— DOCUMENT SECTION —
^^^^
Big data is one of those buzzwords that you may have heard mentioned over the past few years. If you are like me, you will have realised that it is important, but you may not have fully understood its meaning.

I have good news.

Writer, comedian, and broadcaster Timandra Harkness’ latest book, Big Data – does size matter? (2016, Bloomsbury), is a great reference for us social scientists who struggle to understand the complex world of data.

The simplest definition of big data can be found on Google, the biggest data collector of all. According to the almighty search-engine, big data is “extremely large data sets that may be analysed computationally to reveal patterns, trends, and associations, especially relating to human behaviour and interactions.”

We all provide big data with almost everything we do. You are most probably reading this on a Finnair flight, which you booked online. Through your mobile phone you will have revealed your preferred seat, favourite food, mode of transport, and travel destination. As you leave the plane you might jump into a taxi, which takes you to your favourite hotel. All registered on the net. You will probably post a picture or tell a story on your favourite social media. All before going for a run and recording it on your health app.

And naturally, you will be listening to your favourite music after watching a movie online, before booking a restaurant which was recommended on Trip Advisor. You can see where I’m going with this.

It’s a bit creepy, but big data knows where you are, where you have been, who your friends are, what makes you angry, who is falling in love with you, your favourite food and so much more. As a matter of fact, big data might just know you better than you know yourself.
^^^^
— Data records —
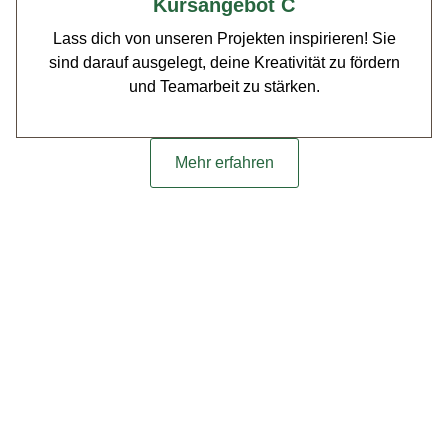
Kursangebot C
Lass dich von unseren Pro­jek­ten inspiri­eren! Sie
sind darauf aus­gelegt, deine Kreativ­ität zu fördern
und Tea­mar­beit zu stärken.
Mehr erfahren
“Hier kön­nte das per­sön­liche Erleb­nis von einem Schüler
ste­hen, das die Verän­derun­gen und Fortschritte zeigt, die
wir gefördert haben.”
Max Mustermann
Kreativ­er Unter­richt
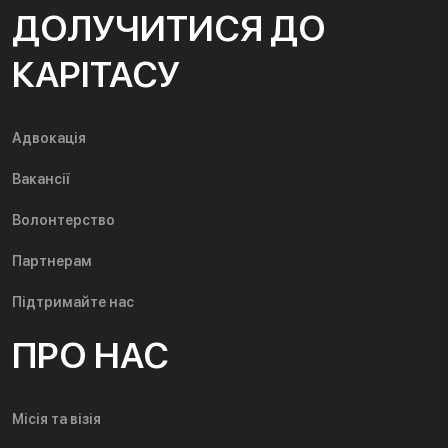
ДОЛУЧИТИСЯ ДО
КАРІТАСУ
Адвокація
Вакансії
Волонтерство
Партнерам
Підтримайте нас
ПРО НАС
Місія та візія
^^^^
— WHAT TO DO —
**a.** In the big data piece, who published Timandra Harkness's book, and in what year?
**b.** Write the next part of the piece on big data, following on from its last sentence.

— RESPONSES BY TASK —
**a.** Bloomsbury published it in 2016.

**b.**
Now, big data is, of course, great for business. It makes it easy to collect data and figure out consumer preferences and trends. It is equally great for science. By tracking disease patterns and analysing DNA and gene registers, scientists will be able to find cures.

This is truly exciting, but like any major change, it has its downside – most of which is linked to privacy. Unless you want to isolate yourself from society, it will be very difficult to stop being a provider of big data.

One of the things you can do is to decide what you want to keep private and from whom.

In any case you might want to reflect before the next time you type in your personal details in an online survey. Ask yourself who you are sharing the information with – and why.

Having read Harkness’ book helped me to understand the meaning of big data. I will probably not change my online habits radically, but at least I know what is happening with all the data that I voluntarily share.